• [Assigned task]:
Check each line of the entries below for the word "Limousine", and copy out the ones that have it.

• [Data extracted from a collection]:
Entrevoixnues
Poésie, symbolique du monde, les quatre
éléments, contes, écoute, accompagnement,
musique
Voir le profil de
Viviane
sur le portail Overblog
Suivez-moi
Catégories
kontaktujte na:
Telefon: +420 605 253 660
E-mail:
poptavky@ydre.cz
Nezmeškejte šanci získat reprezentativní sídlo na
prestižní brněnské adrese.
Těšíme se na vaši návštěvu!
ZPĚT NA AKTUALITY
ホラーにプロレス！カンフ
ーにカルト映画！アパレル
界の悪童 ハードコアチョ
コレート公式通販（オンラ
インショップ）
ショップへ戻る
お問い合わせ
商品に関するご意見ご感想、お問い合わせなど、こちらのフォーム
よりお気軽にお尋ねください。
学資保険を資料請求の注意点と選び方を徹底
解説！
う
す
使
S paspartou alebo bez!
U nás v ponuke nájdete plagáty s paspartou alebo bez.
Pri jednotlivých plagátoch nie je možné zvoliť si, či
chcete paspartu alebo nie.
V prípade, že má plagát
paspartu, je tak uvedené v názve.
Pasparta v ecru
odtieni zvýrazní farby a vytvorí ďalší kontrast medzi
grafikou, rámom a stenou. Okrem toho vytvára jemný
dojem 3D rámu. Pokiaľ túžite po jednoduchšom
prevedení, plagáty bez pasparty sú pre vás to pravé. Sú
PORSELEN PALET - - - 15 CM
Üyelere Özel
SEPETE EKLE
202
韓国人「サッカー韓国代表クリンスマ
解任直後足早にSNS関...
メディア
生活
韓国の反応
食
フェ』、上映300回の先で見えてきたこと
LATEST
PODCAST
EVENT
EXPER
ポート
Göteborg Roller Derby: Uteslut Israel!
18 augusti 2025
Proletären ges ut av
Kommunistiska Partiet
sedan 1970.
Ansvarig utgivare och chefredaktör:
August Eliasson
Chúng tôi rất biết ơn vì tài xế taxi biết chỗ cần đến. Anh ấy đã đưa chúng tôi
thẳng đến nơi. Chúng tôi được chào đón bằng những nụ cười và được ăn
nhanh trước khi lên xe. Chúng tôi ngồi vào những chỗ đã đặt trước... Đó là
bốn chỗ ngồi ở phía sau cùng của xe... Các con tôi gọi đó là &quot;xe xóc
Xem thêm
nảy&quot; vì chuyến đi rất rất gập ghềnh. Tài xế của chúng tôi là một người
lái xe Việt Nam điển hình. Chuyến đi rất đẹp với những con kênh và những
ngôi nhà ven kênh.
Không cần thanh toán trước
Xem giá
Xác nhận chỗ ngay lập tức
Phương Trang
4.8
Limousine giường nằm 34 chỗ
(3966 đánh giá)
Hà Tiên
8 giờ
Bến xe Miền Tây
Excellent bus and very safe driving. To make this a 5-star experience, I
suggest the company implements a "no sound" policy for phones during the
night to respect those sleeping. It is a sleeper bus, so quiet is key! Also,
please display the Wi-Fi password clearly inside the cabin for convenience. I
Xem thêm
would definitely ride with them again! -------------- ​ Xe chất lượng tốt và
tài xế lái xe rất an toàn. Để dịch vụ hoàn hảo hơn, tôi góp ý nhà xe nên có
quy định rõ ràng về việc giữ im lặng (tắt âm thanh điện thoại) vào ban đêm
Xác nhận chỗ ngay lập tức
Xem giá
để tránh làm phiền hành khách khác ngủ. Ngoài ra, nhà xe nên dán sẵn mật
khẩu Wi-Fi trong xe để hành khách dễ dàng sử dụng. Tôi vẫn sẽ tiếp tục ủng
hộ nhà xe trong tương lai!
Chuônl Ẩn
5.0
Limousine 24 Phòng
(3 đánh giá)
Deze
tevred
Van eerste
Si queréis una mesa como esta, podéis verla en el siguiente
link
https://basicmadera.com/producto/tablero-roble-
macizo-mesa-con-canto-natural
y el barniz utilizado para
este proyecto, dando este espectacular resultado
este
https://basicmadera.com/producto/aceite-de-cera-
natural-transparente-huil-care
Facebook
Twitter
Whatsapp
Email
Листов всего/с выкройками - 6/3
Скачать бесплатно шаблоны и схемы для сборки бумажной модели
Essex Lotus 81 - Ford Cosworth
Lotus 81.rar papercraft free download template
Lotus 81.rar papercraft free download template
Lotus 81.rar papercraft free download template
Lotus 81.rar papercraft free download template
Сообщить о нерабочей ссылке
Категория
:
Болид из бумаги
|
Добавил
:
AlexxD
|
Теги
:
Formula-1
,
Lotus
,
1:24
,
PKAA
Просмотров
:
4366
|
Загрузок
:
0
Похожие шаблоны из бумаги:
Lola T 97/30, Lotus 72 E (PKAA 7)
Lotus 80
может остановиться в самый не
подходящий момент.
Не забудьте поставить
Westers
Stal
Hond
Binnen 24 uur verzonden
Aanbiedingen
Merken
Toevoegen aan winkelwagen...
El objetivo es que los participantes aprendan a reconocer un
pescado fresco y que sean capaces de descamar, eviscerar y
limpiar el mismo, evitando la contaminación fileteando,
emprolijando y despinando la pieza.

• [Solution for this task]:
Limousine giường nằm 34 chỗ
Limousine 24 Phòng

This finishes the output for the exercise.